- _MATERIAL SUPPLIED_
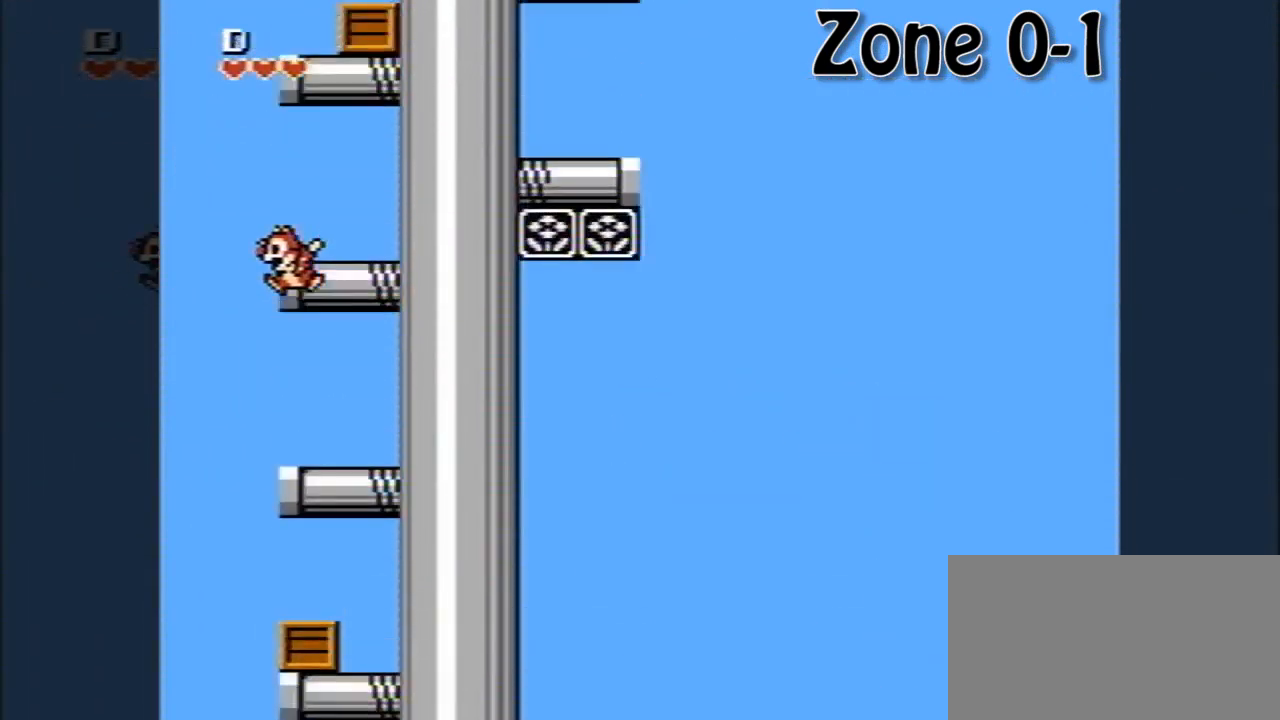
{"buttons": ["DPAD_RIGHT"], "events": [[80, "A", "up"], [80, "DPAD_RIGHT", "down"], [120, "A", "down"], [120, "DPAD_RIGHT", "up"], [280, "DPAD_LEFT", "down"], [440, "A", "up"], [440, "DPAD_LEFT", "up"], [520, "DPAD_RIGHT", "down"]]}
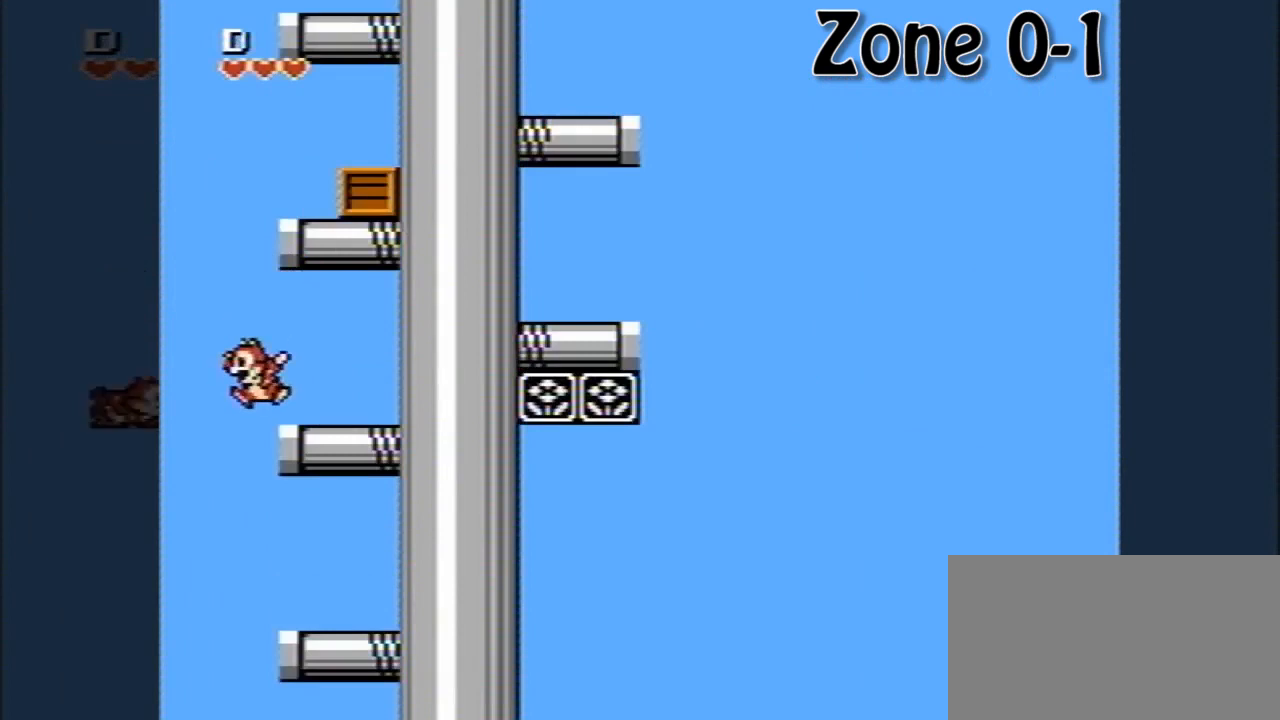
{"buttons": ["DPAD_RIGHT"], "events": [[80, "A", "down"], [80, "DPAD_RIGHT", "up"], [360, "A", "up"], [440, "DPAD_RIGHT", "down"]]}
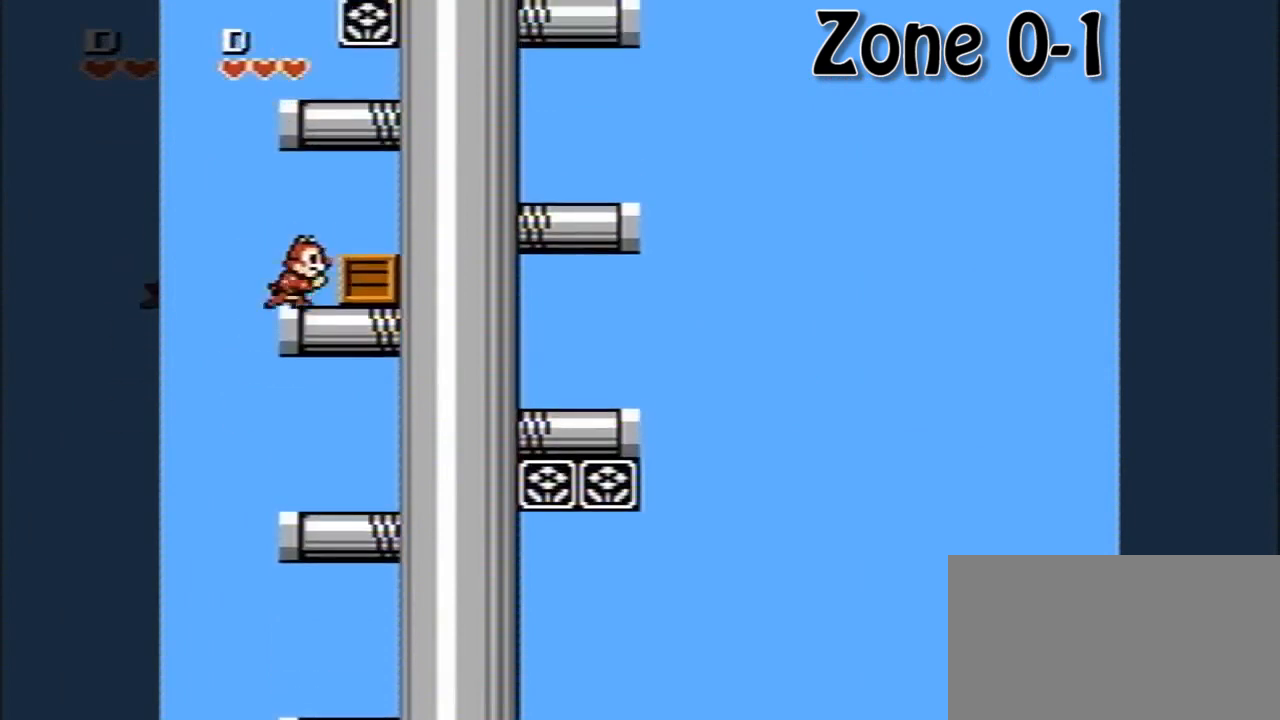
{"buttons": ["A", "DPAD_LEFT"], "events": [[40, "A", "down"], [40, "DPAD_RIGHT", "up"], [200, "DPAD_RIGHT", "down"], [280, "A", "up"], [440, "A", "down"], [440, "DPAD_RIGHT", "up"], [520, "DPAD_LEFT", "down"]]}
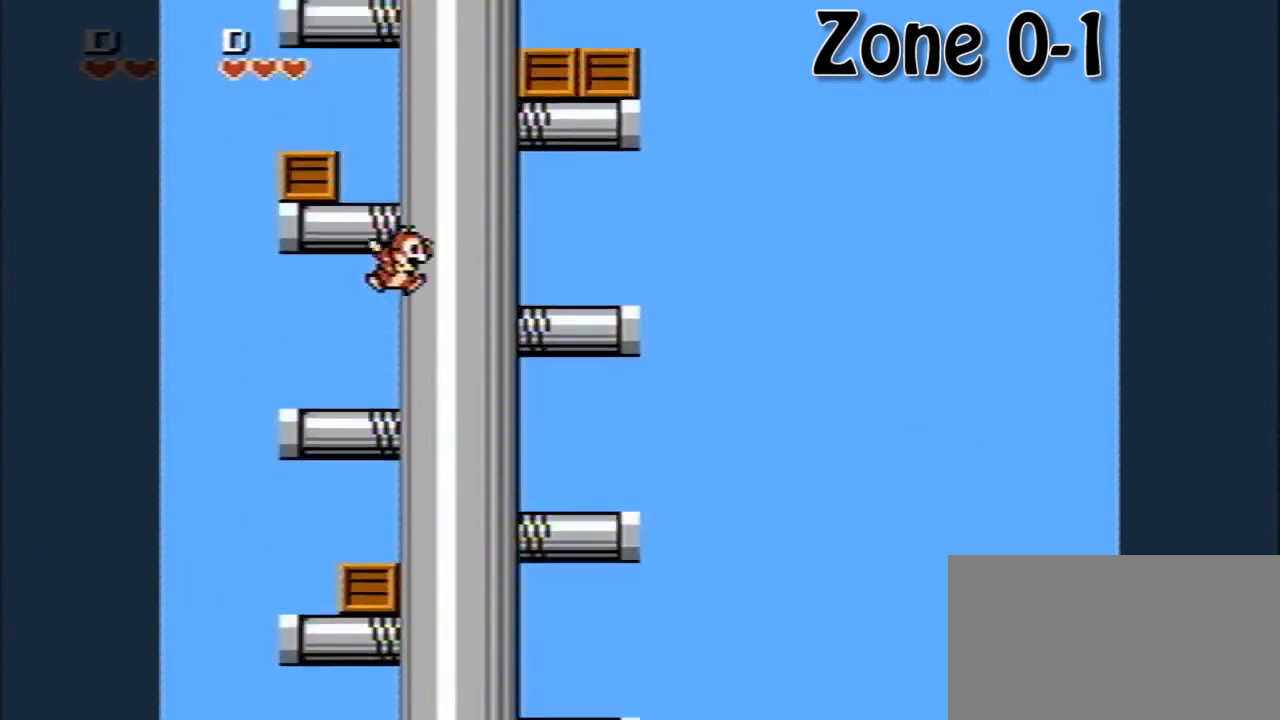
{"buttons": ["A", "DPAD_LEFT"], "events": [[200, "A", "up"], [240, "A", "down"], [240, "DPAD_LEFT", "up"], [440, "DPAD_LEFT", "down"]]}
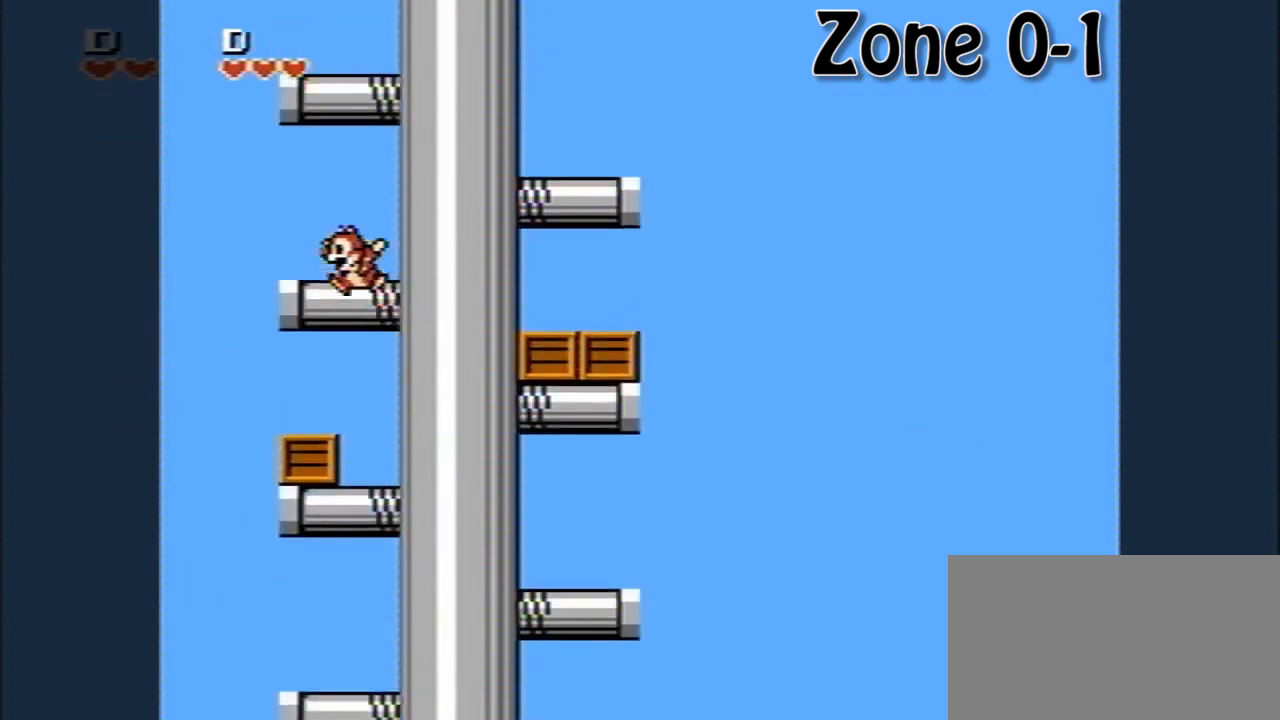
{"buttons": ["A"], "events": [[40, "A", "up"], [120, "A", "down"], [120, "DPAD_LEFT", "up"], [240, "DPAD_RIGHT", "down"], [440, "A", "up"], [480, "DPAD_RIGHT", "up"], [520, "A", "down"]]}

- _BRIEF_
What's needed is every record restated exactly, pictures excluded.

- _EXERCISE RESULT_
{"buttons": ["DPAD_RIGHT"], "events": [[80, "A", "up"], [80, "DPAD_RIGHT", "down"], [120, "A", "down"], [120, "DPAD_RIGHT", "up"], [280, "DPAD_LEFT", "down"], [440, "A", "up"], [440, "DPAD_LEFT", "up"], [520, "DPAD_RIGHT", "down"]]}
{"buttons": ["DPAD_RIGHT"], "events": [[80, "A", "down"], [80, "DPAD_RIGHT", "up"], [360, "A", "up"], [440, "DPAD_RIGHT", "down"]]}
{"buttons": ["A", "DPAD_LEFT"], "events": [[40, "A", "down"], [40, "DPAD_RIGHT", "up"], [200, "DPAD_RIGHT", "down"], [280, "A", "up"], [440, "A", "down"], [440, "DPAD_RIGHT", "up"], [520, "DPAD_LEFT", "down"]]}
{"buttons": ["A", "DPAD_LEFT"], "events": [[200, "A", "up"], [240, "A", "down"], [240, "DPAD_LEFT", "up"], [440, "DPAD_LEFT", "down"]]}
{"buttons": ["A"], "events": [[40, "A", "up"], [120, "A", "down"], [120, "DPAD_LEFT", "up"], [240, "DPAD_RIGHT", "down"], [440, "A", "up"], [480, "DPAD_RIGHT", "up"], [520, "A", "down"]]}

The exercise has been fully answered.